Comment moderation
Many authors will recognize this
After spending time and energy carefully preparing a trade idea, you give it a final glance, publish it and eagerly wait to see how it’s received. The first likes are coming in, which is always a good feeling. One of your loyal followers compliments you on another awesome idea. You nod toward your screen as you sip your coffee. Suddenly someone criticizes your view and argues you got it all wrong. You squint your eyes. He even questions your whole trading strategy! You swear under your breath as you read the comment again. It irritates you that someone publicly casts doubt on your analysis. This may confuse your followers or get out of hand so you decide to report the comment…
Reported comments are not always deleted
Our community posts 600+ comments daily and some ideas can get upwards of hundreds over time. Every month, 60+ comments are reported by authors or their followers. However, many reported comments are not deleted. This may be surprising to some, so let us explain. We love it when members are active and engaged, when they respond to ideas, agree with them, but also peer-review them, criticize them, or argue an opposite view. This gives the community choice. The public discussion of ideas provides worthwhile insights as long as it stays within the House Rules. But to some authors, it brings anxiety. Some don’t take well to having their analysis publicly criticized. They may perceive a light-hearted remark as an insult or a probing question as an attack.
Why we are different than YouTube
As an author, you can like, respond to, disregard, or report any comment, in which case the mods decide whether or not it should be deleted. Please note that if you send false reports, you will be moderated yourself. We are often asked why the comment moderation is different than on YouTube where users can remove comments, block others, and even disable all comments to their content. It’s simple. These features go against our philosophy of being an open platform, where people can publish and criticize ideas freely. Even with good-intention tools, similar to what’s on YouTube, can be used to silence (constructive) criticism or alternate views. It is true that most authors are biased toward their own analysis. So not having a different approach is not an oversight, it’s intentional.

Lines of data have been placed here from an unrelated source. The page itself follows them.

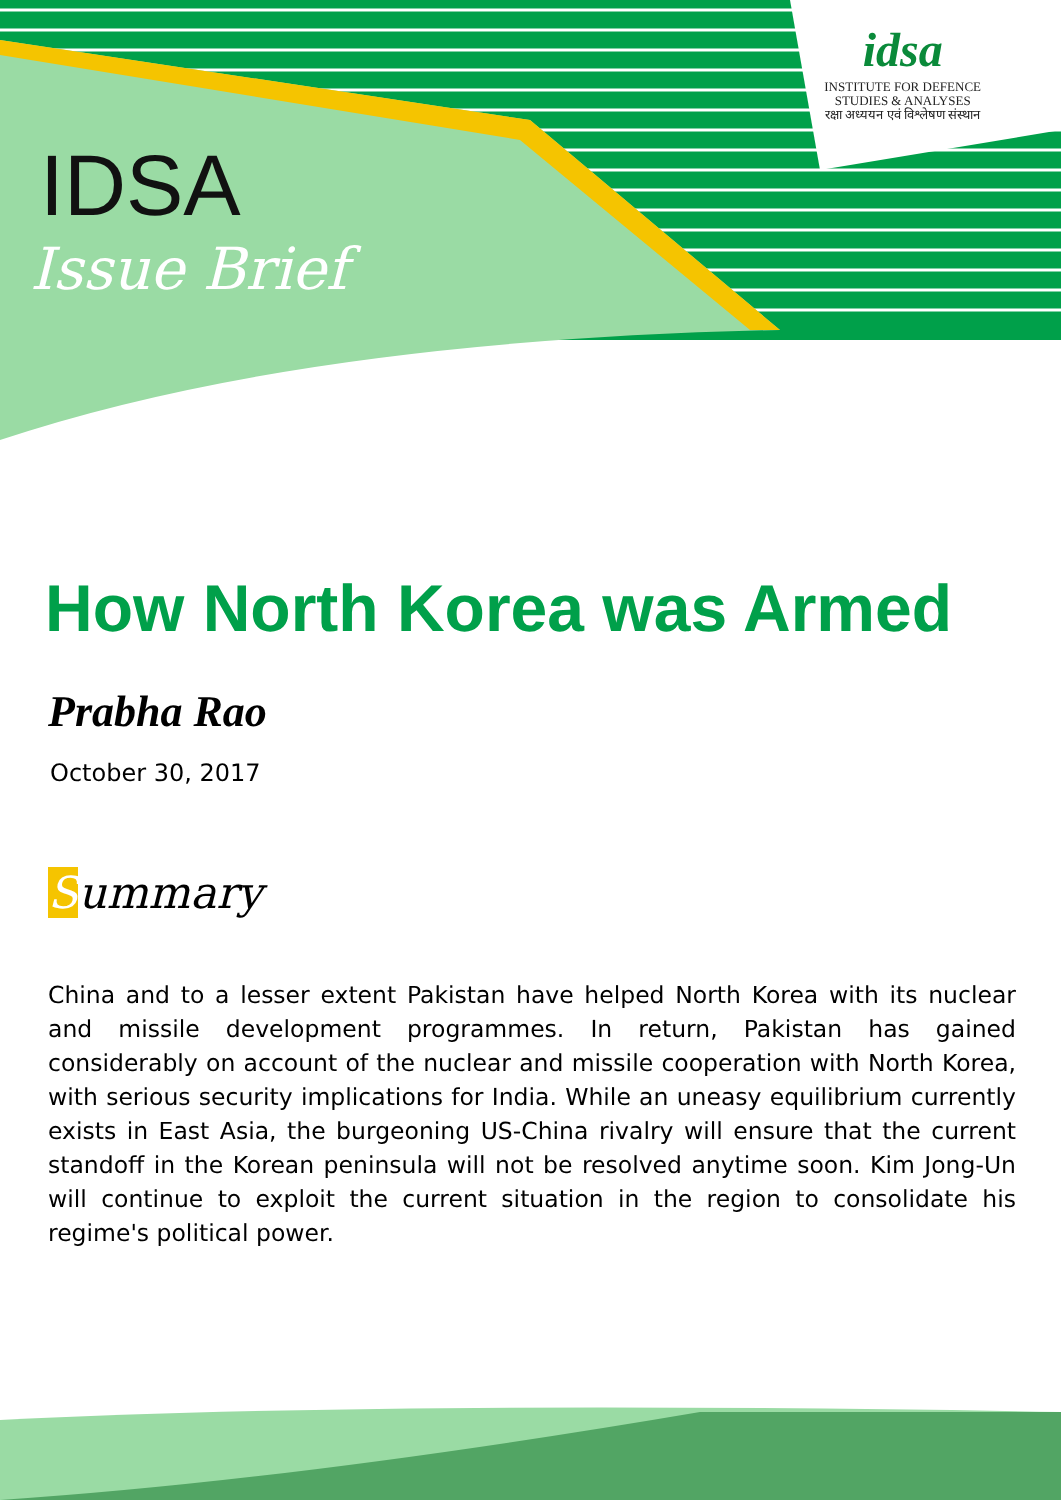idsa
INSTITUTE FOR DEFENCE
STUDIES & ANALYSES
रक्षा अध्ययन एवं विश्लेषण संस्थान
IDSA
Issue Brief
How North Korea was Armed
Prabha Rao
October 30, 2017
Summary
China and to a lesser extent Pakistan have helped North Korea with its nuclear and missile development programmes. In return, Pakistan has gained considerably on account of the nuclear and missile cooperation with North Korea, with serious security implications for India. While an uneasy equilibrium currently exists in East Asia, the burgeoning US-China rivalry will ensure that the current standoff in the Korean peninsula will not be resolved anytime soon. Kim Jong-Un will continue to exploit the current situation in the region to consolidate his regime's political power.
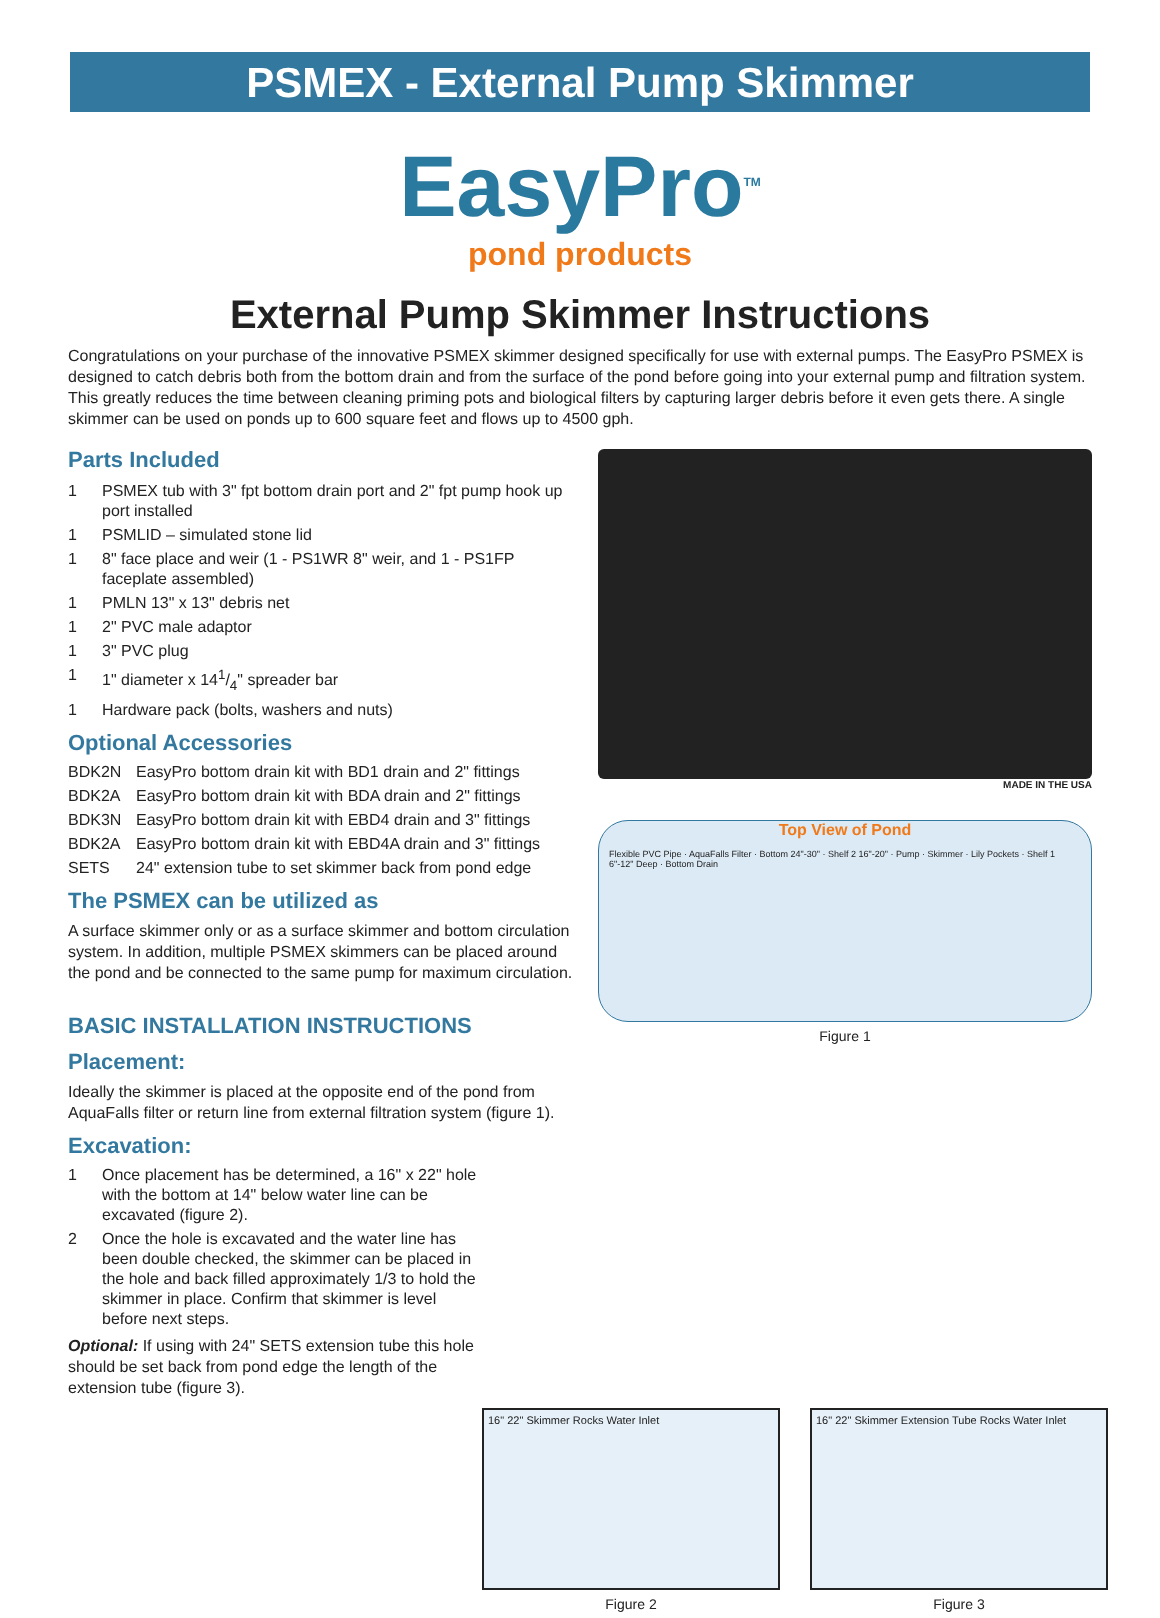PSMEX - External Pump Skimmer
EasyPro<sup>TM</sup>
pond products
External Pump Skimmer Instructions
Congratulations on your purchase of the innovative PSMEX skimmer designed specifically for use with external pumps. The EasyPro PSMEX is designed to catch debris both from the bottom drain and from the surface of the pond before going into your external pump and filtration system. This greatly reduces the time between cleaning priming pots and biological filters by capturing larger debris before it even gets there. A single skimmer can be used on ponds up to 600 square feet and flows up to 4500 gph.
Parts Included
1 PSMEX tub with 3" fpt bottom drain port and 2" fpt pump hook up port installed
1 PSMLID – simulated stone lid
1 8" face place and weir (1 - PS1WR 8" weir, and 1 - PS1FP faceplate assembled)
1 PMLN 13" x 13" debris net
1 2" PVC male adaptor
1 3" PVC plug
1 1" diameter x 141/4" spreader bar
1 Hardware pack (bolts, washers and nuts)
Optional Accessories
BDK2N EasyPro bottom drain kit with BD1 drain and 2" fittings
BDK2A EasyPro bottom drain kit with BDA drain and 2" fittings
BDK3N EasyPro bottom drain kit with EBD4 drain and 3" fittings
BDK2A EasyPro bottom drain kit with EBD4A drain and 3" fittings
SETS 24" extension tube to set skimmer back from pond edge
The PSMEX can be utilized as
A surface skimmer only or as a surface skimmer and bottom circulation system. In addition, multiple PSMEX skimmers can be placed around the pond and be connected to the same pump for maximum circulation.
BASIC INSTALLATION INSTRUCTIONS
Placement:
Ideally the skimmer is placed at the opposite end of the pond from AquaFalls filter or return line from external filtration system (figure 1).
Excavation:
1 Once placement has be determined, a 16" x 22" hole with the bottom at 14" below water line can be excavated (figure 2).
2 Once the hole is excavated and the water line has been double checked, the skimmer can be placed in the hole and back filled approximately 1/3 to hold the skimmer in place. Confirm that skimmer is level before next steps.
Optional: If using with 24" SETS extension tube this hole should be set back from pond edge the length of the extension tube (figure 3).
MADE IN THE USA
Top View of Pond
Flexible PVC Pipe · AquaFalls Filter · Bottom 24"-30" · Shelf 2 16"-20" · Pump · Skimmer · Lily Pockets · Shelf 1 6"-12" Deep · Bottom Drain
Figure 1
16" 22" Skimmer Rocks Water Inlet
Figure 2
16" 22" Skimmer Extension Tube Rocks Water Inlet
Figure 3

We encourage civil dialogue
When our spam filter flags a comment as suspicious, it won’t be visible to others. It’s not deleted, but held for review by a mod, who will decide whether or not to allow it after vetting the content. We sometimes see authors create and propose their own rules on how people should respond to their ideas and who is and isn’t allowed to. Please note that these are not official and can’t be enforced. We ask authors who reply to constructive feedback to do so with civility and to stay on point. Give a detailed answer, perhaps thank the user for their view, or just agree to disagree and move on. We plan to include comments in the Ignore feature, so you won’t have to see them from selected users, but nevertheless, they will remain visible to others.
Keep creating, sharing, reviewing, and commenting. It’s a great way to learn!